- _DIRECTIONS FOR THIS TASK_
Each line from the one containing "### **Final Included Studies**" to the end of the entries below must be restated exactly, and no other line should appear.

- _RAW DATA_
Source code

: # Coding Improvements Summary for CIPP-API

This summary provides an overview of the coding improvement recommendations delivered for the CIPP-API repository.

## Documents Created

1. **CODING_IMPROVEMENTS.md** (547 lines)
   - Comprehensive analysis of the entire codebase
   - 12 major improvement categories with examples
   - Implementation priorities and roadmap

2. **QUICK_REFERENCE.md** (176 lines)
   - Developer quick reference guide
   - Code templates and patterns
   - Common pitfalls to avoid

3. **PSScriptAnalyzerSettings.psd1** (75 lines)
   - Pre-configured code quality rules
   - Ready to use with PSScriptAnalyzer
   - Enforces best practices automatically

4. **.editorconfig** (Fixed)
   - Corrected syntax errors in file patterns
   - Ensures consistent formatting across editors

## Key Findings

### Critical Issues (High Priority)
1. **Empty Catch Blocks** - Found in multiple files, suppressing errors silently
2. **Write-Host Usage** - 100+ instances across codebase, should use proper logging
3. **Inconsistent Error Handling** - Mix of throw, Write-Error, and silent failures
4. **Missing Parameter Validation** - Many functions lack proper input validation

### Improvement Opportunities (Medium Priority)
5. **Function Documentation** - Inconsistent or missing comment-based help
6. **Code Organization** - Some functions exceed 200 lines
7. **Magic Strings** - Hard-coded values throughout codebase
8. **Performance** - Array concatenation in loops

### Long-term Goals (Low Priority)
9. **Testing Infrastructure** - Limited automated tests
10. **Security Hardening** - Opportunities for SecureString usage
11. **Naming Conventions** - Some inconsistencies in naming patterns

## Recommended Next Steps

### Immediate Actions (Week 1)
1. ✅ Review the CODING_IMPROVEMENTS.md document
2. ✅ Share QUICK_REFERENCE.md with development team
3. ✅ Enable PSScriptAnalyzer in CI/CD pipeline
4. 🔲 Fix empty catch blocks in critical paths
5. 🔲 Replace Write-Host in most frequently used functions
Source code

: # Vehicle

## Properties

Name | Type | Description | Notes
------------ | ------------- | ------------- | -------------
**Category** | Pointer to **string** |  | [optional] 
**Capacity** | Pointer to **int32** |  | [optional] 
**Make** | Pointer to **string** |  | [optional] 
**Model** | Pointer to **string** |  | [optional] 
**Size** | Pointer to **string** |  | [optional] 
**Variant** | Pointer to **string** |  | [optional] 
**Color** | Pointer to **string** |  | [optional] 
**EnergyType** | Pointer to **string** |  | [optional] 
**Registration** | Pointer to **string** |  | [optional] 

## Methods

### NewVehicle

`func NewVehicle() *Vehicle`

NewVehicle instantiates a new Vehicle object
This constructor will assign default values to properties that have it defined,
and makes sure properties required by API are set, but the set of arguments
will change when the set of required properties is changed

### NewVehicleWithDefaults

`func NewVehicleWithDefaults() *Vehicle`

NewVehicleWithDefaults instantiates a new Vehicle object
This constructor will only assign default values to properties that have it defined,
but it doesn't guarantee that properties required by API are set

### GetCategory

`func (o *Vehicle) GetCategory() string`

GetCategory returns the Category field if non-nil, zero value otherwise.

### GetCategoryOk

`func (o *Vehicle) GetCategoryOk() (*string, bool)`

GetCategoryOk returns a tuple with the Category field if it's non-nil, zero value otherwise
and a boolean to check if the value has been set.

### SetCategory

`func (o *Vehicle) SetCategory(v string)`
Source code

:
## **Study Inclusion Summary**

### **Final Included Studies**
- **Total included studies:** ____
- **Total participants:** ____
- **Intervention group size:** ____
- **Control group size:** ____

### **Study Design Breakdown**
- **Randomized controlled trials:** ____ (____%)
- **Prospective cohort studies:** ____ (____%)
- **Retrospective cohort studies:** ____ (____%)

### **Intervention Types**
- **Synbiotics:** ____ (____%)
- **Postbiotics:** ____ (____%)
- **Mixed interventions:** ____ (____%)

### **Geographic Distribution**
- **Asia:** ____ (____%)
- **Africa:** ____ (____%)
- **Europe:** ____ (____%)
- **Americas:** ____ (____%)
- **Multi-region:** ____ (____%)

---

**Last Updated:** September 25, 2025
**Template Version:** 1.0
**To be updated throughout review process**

- _SOLUTION_
### **Final Included Studies**
- **Total included studies:** ____
- **Total participants:** ____
- **Intervention group size:** ____
- **Control group size:** ____

### **Study Design Breakdown**
- **Randomized controlled trials:** ____ (____%)
- **Prospective cohort studies:** ____ (____%)
- **Retrospective cohort studies:** ____ (____%)

### **Intervention Types**
- **Synbiotics:** ____ (____%)
- **Postbiotics:** ____ (____%)
- **Mixed interventions:** ____ (____%)

### **Geographic Distribution**
- **Asia:** ____ (____%)
- **Africa:** ____ (____%)
- **Europe:** ____ (____%)
- **Americas:** ____ (____%)
- **Multi-region:** ____ (____%)

---

**Last Updated:** September 25, 2025
**Template Version:** 1.0
**To be updated throughout review process**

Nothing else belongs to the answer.